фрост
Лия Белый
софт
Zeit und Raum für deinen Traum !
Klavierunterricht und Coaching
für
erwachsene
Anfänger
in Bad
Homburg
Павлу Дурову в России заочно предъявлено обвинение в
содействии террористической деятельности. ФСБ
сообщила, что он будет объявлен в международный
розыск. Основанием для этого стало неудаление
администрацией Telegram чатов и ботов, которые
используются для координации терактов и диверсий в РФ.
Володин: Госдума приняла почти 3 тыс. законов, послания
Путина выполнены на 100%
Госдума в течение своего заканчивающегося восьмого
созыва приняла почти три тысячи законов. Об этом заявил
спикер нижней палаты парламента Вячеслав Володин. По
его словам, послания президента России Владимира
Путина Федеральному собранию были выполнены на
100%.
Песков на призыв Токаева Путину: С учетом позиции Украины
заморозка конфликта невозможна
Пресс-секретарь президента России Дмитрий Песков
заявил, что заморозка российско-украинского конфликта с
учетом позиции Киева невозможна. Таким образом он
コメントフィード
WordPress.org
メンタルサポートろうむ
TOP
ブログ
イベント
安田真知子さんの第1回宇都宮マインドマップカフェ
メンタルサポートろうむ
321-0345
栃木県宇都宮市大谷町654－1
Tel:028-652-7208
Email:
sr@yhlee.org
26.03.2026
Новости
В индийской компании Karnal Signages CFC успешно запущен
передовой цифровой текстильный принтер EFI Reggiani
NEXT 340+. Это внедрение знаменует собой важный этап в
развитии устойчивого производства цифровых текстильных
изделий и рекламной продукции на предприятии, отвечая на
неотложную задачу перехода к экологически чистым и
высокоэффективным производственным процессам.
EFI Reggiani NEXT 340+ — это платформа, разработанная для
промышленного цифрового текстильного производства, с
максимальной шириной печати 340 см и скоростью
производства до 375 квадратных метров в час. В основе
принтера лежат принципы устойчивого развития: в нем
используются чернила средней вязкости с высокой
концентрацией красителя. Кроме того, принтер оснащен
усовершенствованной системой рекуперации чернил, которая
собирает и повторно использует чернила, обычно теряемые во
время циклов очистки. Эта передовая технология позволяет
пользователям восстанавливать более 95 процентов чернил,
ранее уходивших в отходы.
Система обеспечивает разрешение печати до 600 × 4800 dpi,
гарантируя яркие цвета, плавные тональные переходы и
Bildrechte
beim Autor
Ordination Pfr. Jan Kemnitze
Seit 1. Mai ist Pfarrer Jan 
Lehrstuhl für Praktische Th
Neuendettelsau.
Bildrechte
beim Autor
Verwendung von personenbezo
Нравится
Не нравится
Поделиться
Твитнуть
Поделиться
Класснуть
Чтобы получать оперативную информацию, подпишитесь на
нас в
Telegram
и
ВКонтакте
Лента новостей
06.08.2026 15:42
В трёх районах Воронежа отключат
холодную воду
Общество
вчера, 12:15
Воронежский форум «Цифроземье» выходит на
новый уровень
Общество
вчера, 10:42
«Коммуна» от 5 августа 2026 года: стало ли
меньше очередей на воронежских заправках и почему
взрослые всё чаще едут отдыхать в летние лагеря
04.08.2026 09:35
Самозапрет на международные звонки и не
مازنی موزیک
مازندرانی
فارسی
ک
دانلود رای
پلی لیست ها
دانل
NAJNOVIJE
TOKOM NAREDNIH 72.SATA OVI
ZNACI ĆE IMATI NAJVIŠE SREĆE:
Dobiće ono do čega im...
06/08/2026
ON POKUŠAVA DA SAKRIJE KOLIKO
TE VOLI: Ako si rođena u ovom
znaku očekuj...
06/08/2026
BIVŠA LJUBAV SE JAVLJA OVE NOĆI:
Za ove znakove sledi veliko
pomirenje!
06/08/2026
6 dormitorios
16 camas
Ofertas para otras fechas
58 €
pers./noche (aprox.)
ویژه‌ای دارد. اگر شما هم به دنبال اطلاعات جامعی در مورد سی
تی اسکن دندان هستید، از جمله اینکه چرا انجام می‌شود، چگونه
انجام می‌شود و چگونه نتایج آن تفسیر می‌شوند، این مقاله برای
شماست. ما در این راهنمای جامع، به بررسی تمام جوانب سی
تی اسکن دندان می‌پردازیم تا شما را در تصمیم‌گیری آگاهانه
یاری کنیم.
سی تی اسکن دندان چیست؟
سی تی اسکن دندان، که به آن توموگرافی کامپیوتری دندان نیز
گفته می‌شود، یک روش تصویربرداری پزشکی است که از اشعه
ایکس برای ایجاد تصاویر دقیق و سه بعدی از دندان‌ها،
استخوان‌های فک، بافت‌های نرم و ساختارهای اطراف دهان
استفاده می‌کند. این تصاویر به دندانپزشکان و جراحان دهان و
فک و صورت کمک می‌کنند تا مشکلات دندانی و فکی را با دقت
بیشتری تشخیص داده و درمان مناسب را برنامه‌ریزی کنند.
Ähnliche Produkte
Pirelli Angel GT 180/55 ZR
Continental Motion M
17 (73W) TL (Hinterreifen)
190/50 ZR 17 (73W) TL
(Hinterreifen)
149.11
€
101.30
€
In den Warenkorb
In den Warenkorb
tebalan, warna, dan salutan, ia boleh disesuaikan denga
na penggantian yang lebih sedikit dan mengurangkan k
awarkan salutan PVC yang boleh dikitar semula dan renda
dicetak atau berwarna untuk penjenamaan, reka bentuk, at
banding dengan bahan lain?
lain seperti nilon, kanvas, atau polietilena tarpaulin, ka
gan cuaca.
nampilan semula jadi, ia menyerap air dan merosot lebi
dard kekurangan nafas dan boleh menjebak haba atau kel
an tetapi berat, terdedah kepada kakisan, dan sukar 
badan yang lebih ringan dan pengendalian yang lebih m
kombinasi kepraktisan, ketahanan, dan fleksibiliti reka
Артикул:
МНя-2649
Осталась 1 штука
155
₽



··········

Your task:
An exact copy of the lines above, from the one containing "принтера лежат принципы" through the one containing "собирает и повторно", is the whole of the answer.

Task output:
принтера лежат принципы устойчивого развития: в нем
используются чернила средней вязкости с высокой
концентрацией красителя. Кроме того, принтер оснащен
усовершенствованной системой рекуперации чернил, которая
собирает и повторно использует чернила, обычно теряемые во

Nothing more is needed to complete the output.